American Chronic Pain Association: https://theacpa.org

COMPLICATIONS

  • Rate of addiction in chronic pain patients ~3–19%; aberrant medication-taking behaviors ~5%–24%.
  • Definitions
    • Substance use disorder: chronic biopsychological disease characterized by impaired control over drug use, compulsive use, and continued use despite harm.
    • Physical dependence: withdrawal syndrome produced by abrupt cessation or rapid dose reduction
    • Tolerance: state of adaptation when a drug induces changes that diminish its effects over time
    • Diversion: selling drugs or giving them to persons other than for whom they are prescribed

Authors

Laurel Banach, MD

REFERENCES

  1. Smith TJ, Hillner BE. The cost of pain. JAMA Netw Open. 2019;2(4):e191532. doi:10.1001/jamanetworkopen.2019.1532.  [PMID:30951152]
  2. Rikard SM, Strahan AE, Schmit KM, et al. Chronic pain among adults—United States, 2019–2021. MMWR Morb Mortal Wkly Rep. 2023;72:379–385.  [PMID:37053114]
  3. Vieira CMP, Fragoso RM, Pereira D, et al. Pain polymorphisms and opioids: an evidence based review. Mol Med Rep. 2019;19(3):1423–1434.  [PMID:30592275]
  4. Fisher E, Moore RA, Fogarty AE, et al. Cannabinoids, cannabis, and cannabis-based medicine for pain management: a systematic review of randomised controlled trials. Pain. 2021;162(Suppl 1):S45–S66.  [PMID:32804836]
  5. Dowell D, Ragan KR, Jones CM, et al. CDC clinical practice guideline for prescribing opioids for pain—United States, 2022. MMWR Recomm Rep. 2022;71(3):1–95.  [PMID:36327391]
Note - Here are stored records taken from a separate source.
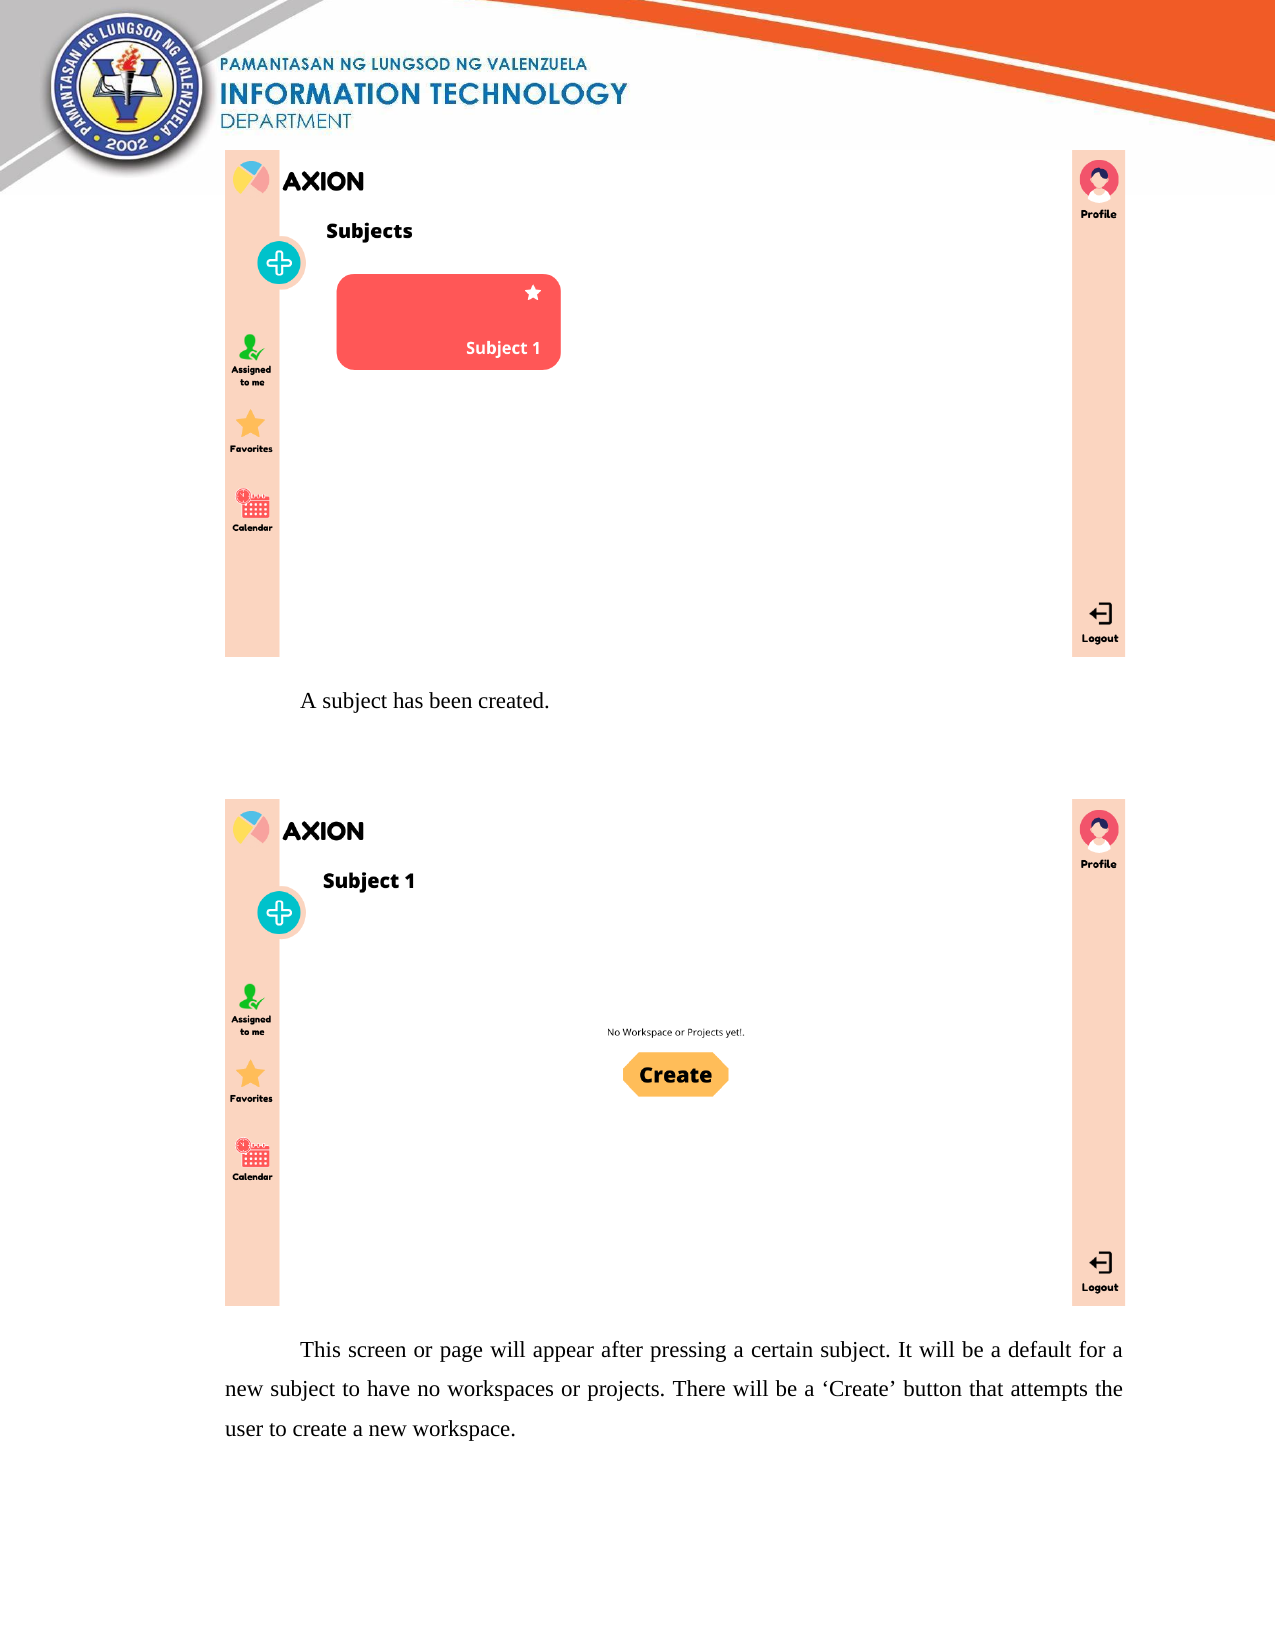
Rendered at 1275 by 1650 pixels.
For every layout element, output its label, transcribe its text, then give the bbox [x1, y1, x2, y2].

picture [0, 0, 1275, 657]
picture [225, 799, 1125, 1306]
text A subject has been created. [225, 687, 1125, 713]
text This screen or page will appear after pressing a certain subject. It will be a default for a new subject to have no workspaces or projects. There will be a ‘Create’ button that attempts the user to create a new workspace. [225, 1336, 1125, 1441]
Descriptive text is not available for this image CODES

ICD10

  • G89.29 Other chronic pain
  • G89.21 Chronic pain due to trauma
  • G89.28 Other chronic postprocedural pain

SNOMED

  • 82423001 Chronic pain (finding)
  • 431481001 chronic pain due to injury (finding)
  • 279047007 Persistent pain following procedure (finding)
  • 373621006 chronic pain syndrome (disorder)

CLINICAL PEARLS

  • Start with the foundational belief that a patient’s pain is real.
  • Emphasize that a pain-free life may not be possible—better function and quality of life are shared goals.
  • Use a multimodal approach with nonpharmacologic therapies and thoughtful medication use with clear goals, expectations, and documentation of care plan.
  • Universal precautions are a systems-based approach for opioid prescription in cases of chronic pain.